*PROMPT*: Copy the following records back exactly as they are, leaving out the pictures.

*RECORDS FOR THE TASK*:

——

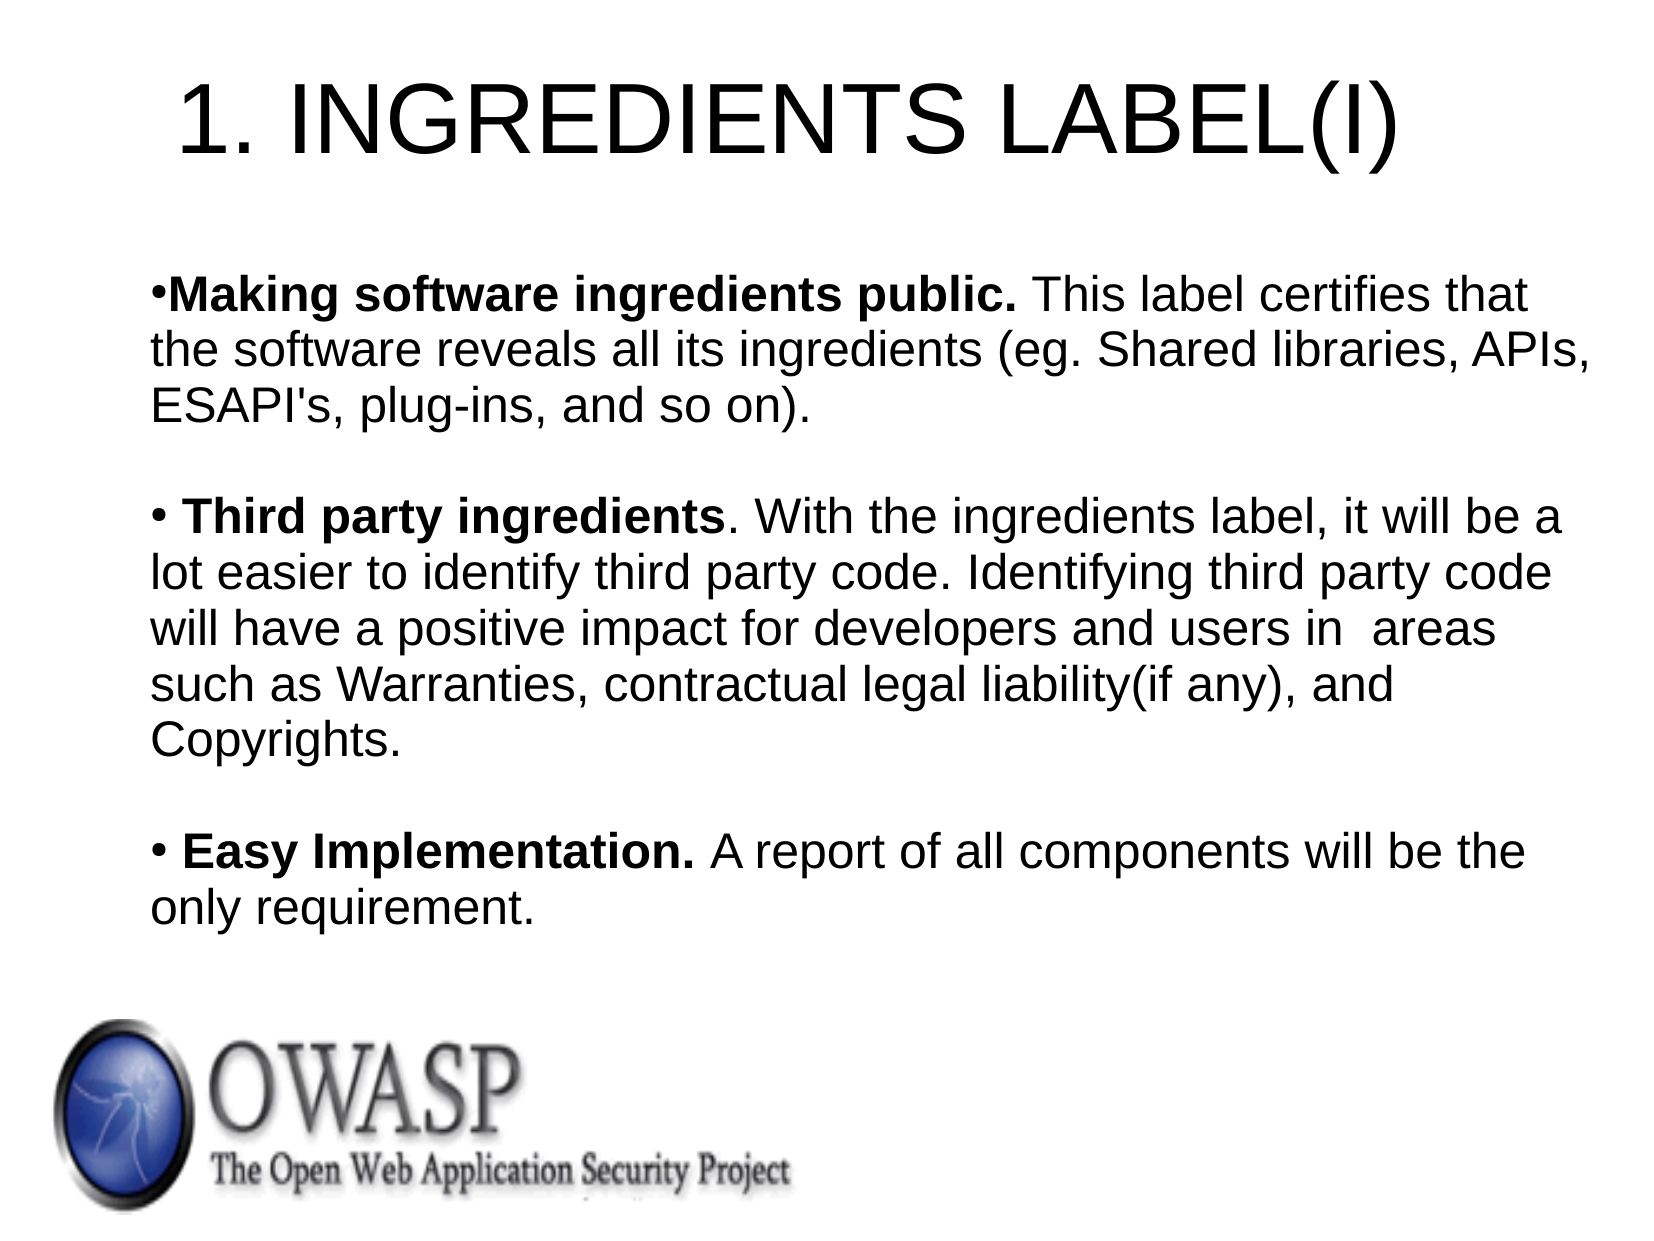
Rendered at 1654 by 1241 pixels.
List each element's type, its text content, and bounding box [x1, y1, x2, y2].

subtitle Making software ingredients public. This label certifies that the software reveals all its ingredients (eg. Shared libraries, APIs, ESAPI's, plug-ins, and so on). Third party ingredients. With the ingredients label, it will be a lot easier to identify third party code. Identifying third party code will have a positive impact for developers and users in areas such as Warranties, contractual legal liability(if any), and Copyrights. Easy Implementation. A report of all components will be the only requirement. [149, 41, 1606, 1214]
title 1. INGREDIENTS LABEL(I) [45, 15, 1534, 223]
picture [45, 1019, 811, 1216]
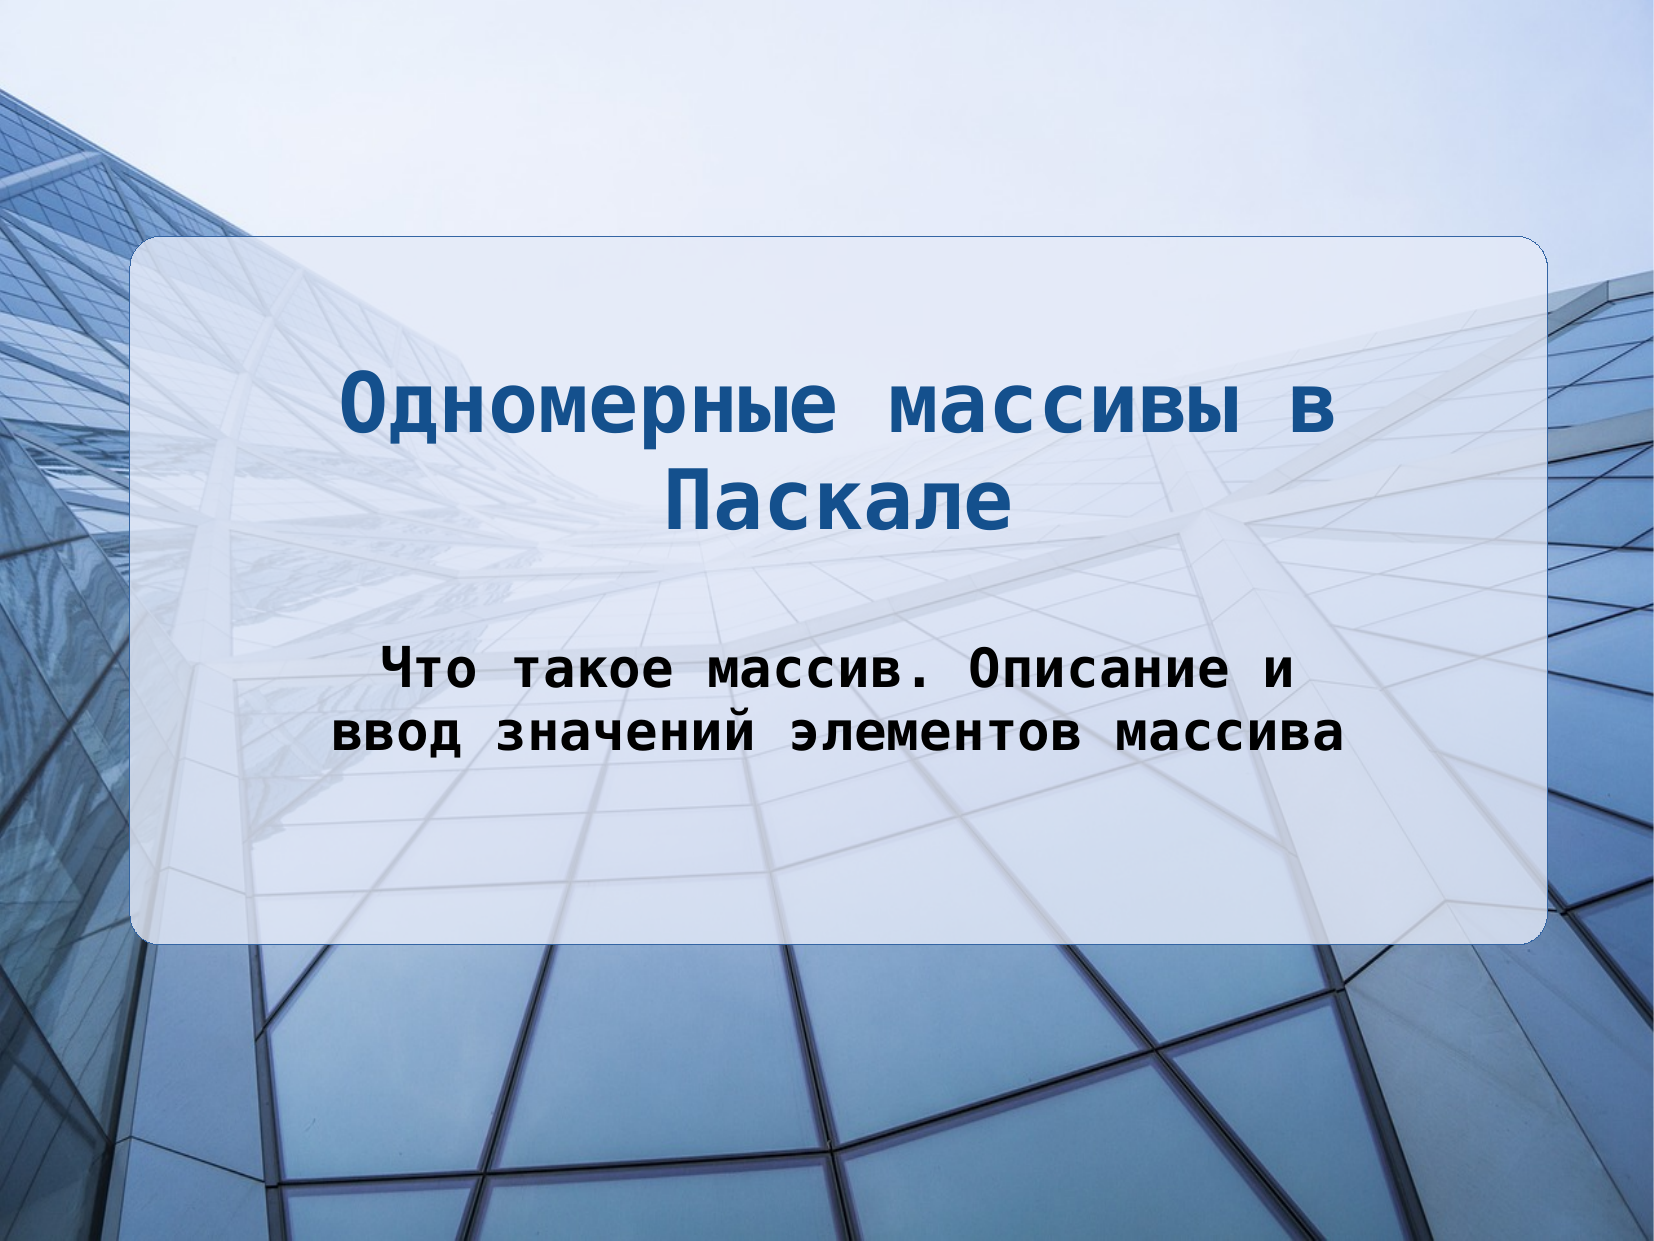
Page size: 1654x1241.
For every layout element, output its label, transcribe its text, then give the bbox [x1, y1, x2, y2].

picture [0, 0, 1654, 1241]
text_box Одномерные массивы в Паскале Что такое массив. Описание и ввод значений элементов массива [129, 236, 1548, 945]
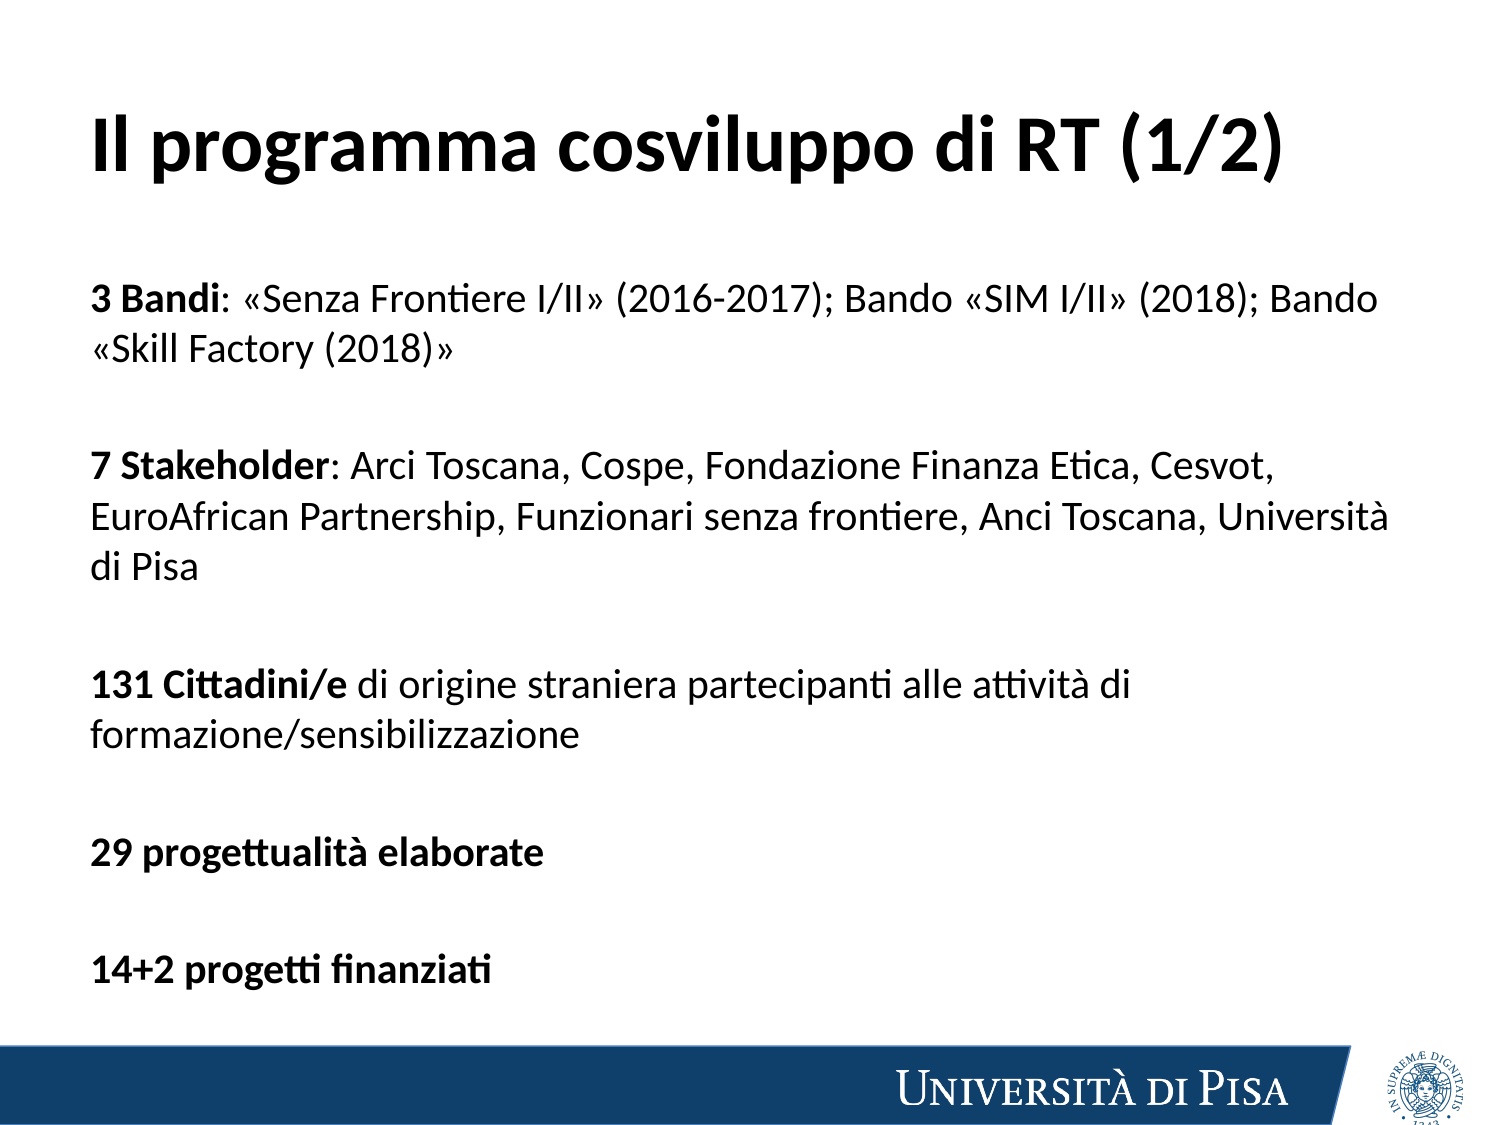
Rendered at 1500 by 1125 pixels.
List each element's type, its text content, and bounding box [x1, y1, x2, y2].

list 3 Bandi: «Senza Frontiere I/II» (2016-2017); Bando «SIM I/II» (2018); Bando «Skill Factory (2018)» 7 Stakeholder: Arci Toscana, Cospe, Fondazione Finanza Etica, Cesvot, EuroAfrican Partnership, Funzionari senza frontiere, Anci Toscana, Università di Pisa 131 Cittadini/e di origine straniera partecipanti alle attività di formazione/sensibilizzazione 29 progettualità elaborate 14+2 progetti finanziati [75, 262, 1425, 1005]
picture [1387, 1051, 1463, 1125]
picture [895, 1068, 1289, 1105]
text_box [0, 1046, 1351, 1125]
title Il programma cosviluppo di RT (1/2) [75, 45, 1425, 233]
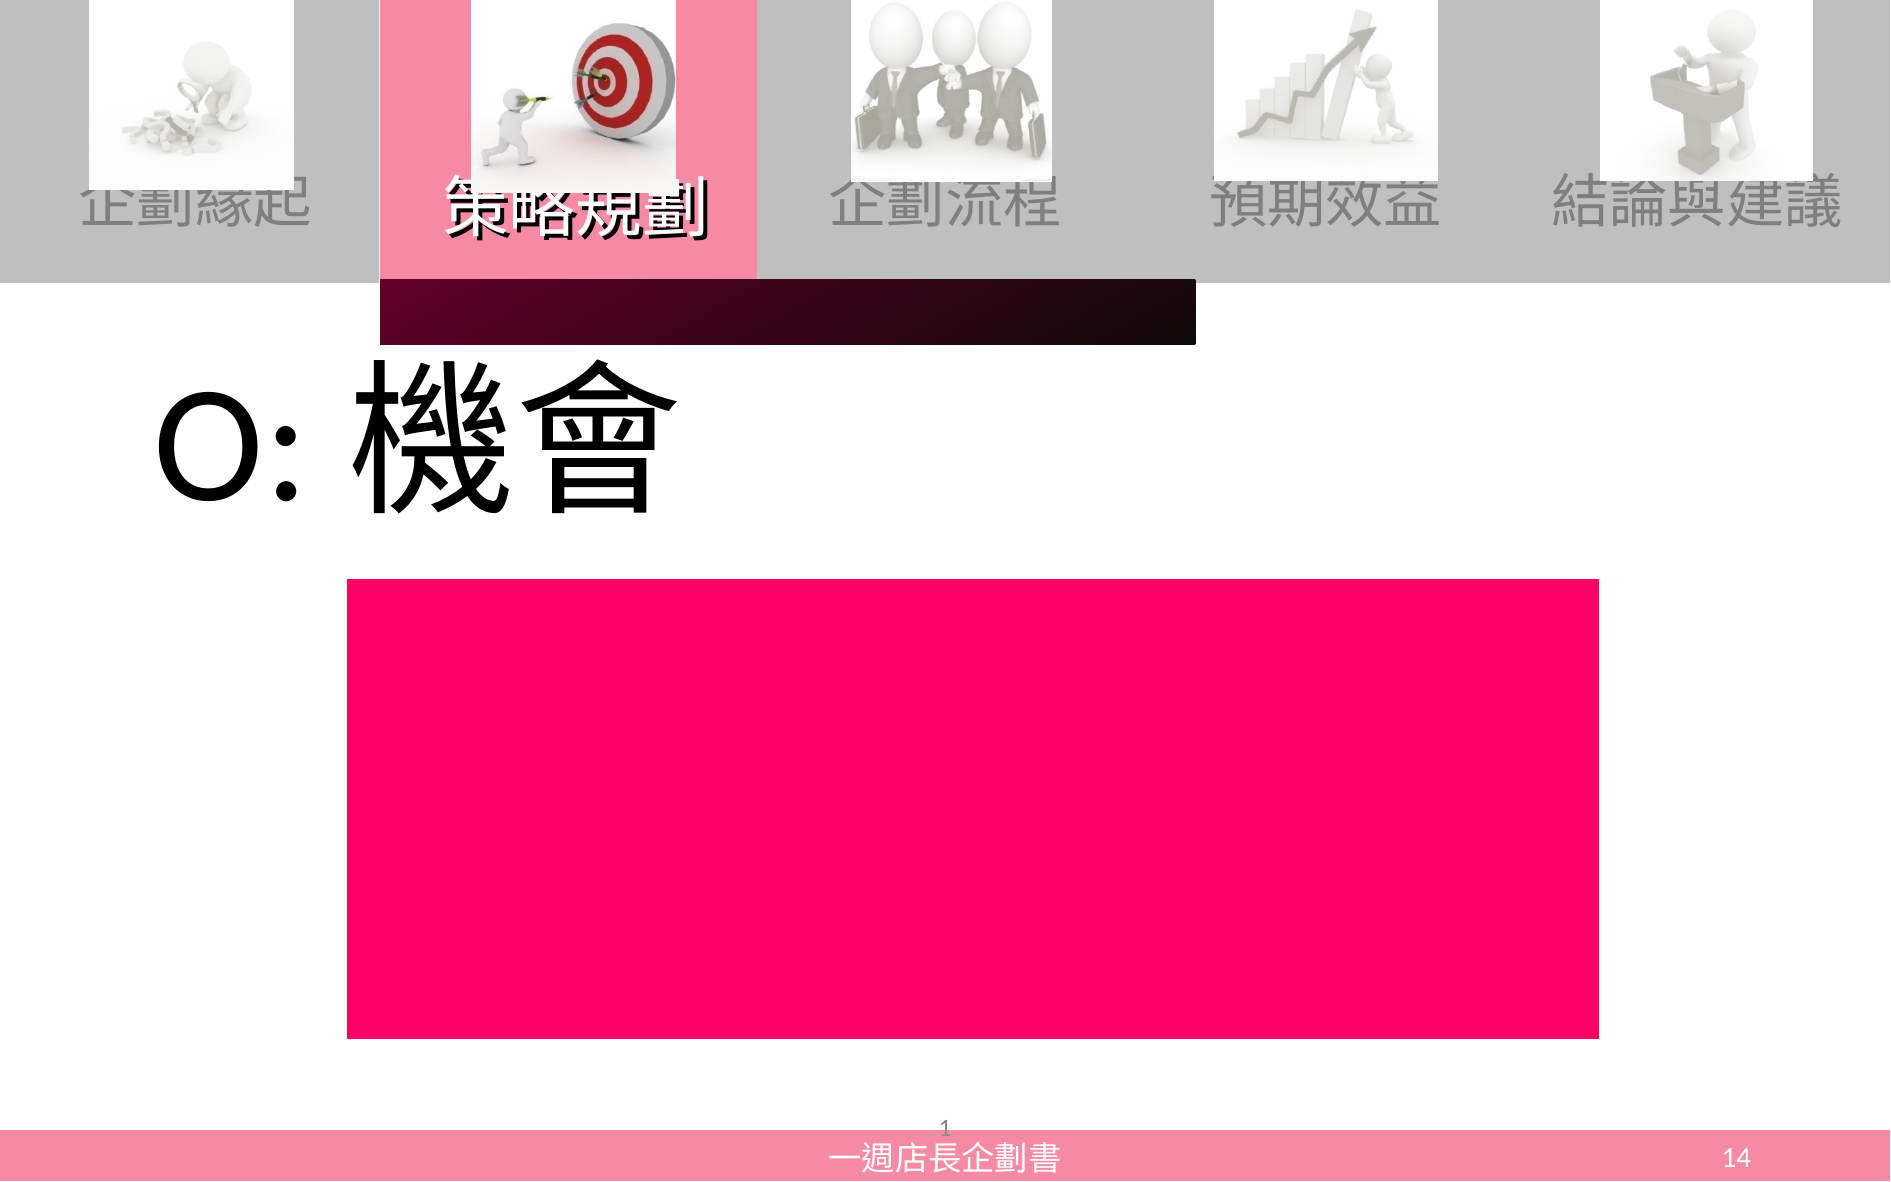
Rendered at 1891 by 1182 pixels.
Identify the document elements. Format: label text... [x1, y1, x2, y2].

——

*RESULT OF THIS EXERCISE*:
Rendered at 1654 by 1241 pixels.
List each element's type, its text content, and bounding box [x1, y1, x2, y2].

subtitle Making software ingredients public. This label certifies that the software reveals all its ingredients (eg. Shared libraries, APIs, ESAPI's, plug-ins, and so on). Third party ingredients. With the ingredients label, it will be a lot easier to identify third party code. Identifying third party code will have a positive impact for developers and users in areas such as Warranties, contractual legal liability(if any), and Copyrights. Easy Implementation. A report of all components will be the only requirement. [149, 41, 1606, 1214]
title 1. INGREDIENTS LABEL(I) [45, 15, 1534, 223]
picture [45, 1019, 811, 1216]
Page size: 1654x1241.
For every layout element, output its label, transcribe its text, then give the bbox [x1, y1, x2, y2].

picture [0, 0, 1654, 1241]
text_box Одномерные массивы в Паскале Что такое массив. Описание и ввод значений элементов массива [129, 236, 1548, 945]
Rendered at 1500 by 1125 pixels.
List each element's type, its text content, and bounding box [x1, y1, x2, y2].

list 3 Bandi: «Senza Frontiere I/II» (2016-2017); Bando «SIM I/II» (2018); Bando «Skill Factory (2018)» 7 Stakeholder: Arci Toscana, Cospe, Fondazione Finanza Etica, Cesvot, EuroAfrican Partnership, Funzionari senza frontiere, Anci Toscana, Università di Pisa 131 Cittadini/e di origine straniera partecipanti alle attività di formazione/sensibilizzazione 29 progettualità elaborate 14+2 progetti finanziati [75, 262, 1425, 1005]
picture [1387, 1051, 1463, 1125]
picture [895, 1068, 1289, 1105]
text_box [0, 1046, 1351, 1125]
title Il programma cosviluppo di RT (1/2) [75, 45, 1425, 233]
Rendered at 1891 by 1182 pixels.
Identify the document elements. Format: label text... [x1, y1, x2, y2].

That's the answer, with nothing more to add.